### Document section
Developing and Manufacturing Attenuated Live Bacterial Vaccines - Specific requirements must be met during preclinical and clinical development, as well as manufacturing and release testing of LBVs. -


Developing and Manufacturing Attenuated Live Bacterial Vaccines
Specific requirements must be met during preclinical and clinical development, as well as manufacturing and release testing of LBVs.

BioPharm International Supplements


Live attenuated vaccines have numerous advantages over killed and subunit vaccines. However, they also have higher requirements regarding safety and quality. We have highlighted the challenges faced during preclinical and clinical development, as well as manufacturing and release testing for three attenuated live bacterial vaccines registered for human use—M. bovis BCG, S. typhi Ty21a, and V. cholerae CVD 103-HgR.

### Source information

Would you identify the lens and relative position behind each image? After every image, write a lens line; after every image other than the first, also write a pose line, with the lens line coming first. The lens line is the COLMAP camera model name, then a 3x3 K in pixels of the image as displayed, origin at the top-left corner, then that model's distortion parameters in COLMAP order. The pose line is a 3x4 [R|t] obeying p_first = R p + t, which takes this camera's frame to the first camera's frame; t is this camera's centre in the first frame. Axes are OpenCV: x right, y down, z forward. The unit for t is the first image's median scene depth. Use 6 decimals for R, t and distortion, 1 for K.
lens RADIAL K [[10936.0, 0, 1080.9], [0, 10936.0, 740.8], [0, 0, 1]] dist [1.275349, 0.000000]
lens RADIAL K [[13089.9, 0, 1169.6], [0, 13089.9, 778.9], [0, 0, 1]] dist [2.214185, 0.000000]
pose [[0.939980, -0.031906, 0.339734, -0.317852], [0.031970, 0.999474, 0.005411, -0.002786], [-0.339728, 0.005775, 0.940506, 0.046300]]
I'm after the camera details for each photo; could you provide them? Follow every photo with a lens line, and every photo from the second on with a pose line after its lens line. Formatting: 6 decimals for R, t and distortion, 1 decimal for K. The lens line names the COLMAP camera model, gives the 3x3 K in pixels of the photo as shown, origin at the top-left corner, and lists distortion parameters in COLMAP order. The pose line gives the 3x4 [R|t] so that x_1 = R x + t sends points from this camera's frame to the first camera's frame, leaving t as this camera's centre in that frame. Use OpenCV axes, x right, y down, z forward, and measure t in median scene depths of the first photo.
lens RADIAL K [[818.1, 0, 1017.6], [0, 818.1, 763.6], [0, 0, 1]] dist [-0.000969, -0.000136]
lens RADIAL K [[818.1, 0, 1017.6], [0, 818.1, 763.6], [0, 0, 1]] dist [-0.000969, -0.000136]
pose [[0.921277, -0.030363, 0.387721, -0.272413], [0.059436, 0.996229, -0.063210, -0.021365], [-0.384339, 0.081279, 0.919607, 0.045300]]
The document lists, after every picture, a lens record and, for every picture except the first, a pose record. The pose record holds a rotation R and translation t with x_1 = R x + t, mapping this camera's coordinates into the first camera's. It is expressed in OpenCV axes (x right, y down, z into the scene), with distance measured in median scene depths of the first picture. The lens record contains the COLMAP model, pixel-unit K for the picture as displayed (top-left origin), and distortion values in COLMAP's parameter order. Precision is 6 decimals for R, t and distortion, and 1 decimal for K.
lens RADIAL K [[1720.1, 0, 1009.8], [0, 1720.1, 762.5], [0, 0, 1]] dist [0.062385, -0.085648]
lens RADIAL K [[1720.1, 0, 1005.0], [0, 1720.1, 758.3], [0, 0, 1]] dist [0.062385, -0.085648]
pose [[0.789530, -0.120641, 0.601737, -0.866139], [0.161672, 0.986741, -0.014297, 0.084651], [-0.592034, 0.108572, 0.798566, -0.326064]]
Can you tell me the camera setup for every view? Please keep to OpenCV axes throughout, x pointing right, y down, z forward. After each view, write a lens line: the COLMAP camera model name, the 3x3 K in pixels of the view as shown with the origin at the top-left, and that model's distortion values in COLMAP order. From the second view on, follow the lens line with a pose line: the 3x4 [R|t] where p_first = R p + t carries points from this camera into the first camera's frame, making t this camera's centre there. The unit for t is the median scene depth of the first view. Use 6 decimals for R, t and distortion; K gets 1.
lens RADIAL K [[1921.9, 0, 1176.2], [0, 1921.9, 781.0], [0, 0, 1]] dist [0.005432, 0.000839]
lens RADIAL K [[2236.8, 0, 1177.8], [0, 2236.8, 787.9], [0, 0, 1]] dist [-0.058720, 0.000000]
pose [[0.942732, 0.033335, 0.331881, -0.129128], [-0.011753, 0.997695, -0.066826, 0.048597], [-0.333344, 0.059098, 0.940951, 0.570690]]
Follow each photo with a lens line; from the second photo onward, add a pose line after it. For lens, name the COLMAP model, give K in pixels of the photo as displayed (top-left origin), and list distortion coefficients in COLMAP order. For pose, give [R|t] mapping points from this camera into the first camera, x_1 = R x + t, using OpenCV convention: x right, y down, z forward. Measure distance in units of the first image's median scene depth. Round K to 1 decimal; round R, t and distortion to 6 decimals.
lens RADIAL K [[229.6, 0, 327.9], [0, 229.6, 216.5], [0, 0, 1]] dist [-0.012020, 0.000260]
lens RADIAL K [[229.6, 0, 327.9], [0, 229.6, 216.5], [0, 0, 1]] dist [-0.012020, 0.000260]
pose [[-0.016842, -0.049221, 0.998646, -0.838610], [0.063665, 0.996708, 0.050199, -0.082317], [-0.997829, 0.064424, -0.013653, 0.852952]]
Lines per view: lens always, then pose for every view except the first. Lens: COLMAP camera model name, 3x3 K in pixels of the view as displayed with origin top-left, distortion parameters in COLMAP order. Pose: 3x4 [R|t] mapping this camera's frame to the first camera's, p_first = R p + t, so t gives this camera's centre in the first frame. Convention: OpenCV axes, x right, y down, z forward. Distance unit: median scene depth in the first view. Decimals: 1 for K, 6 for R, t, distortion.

### What this task involves
Reproduce the passage of the live bacterial vaccine article starting at "BioPharm International Supplements" and ending at "cholerae CVD 103-HgR.". The material plays no part in what follows.

### Task response
BioPharm International Supplements


Live attenuated vaccines have numerous advantages over killed and subunit vaccines. However, they also have higher requirements regarding safety and quality. We have highlighted the challenges faced during preclinical and clinical development, as well as manufacturing and release testing for three attenuated live bacterial vaccines registered for human use—M. bovis BCG, S. typhi Ty21a, and V. cholerae CVD 103-HgR.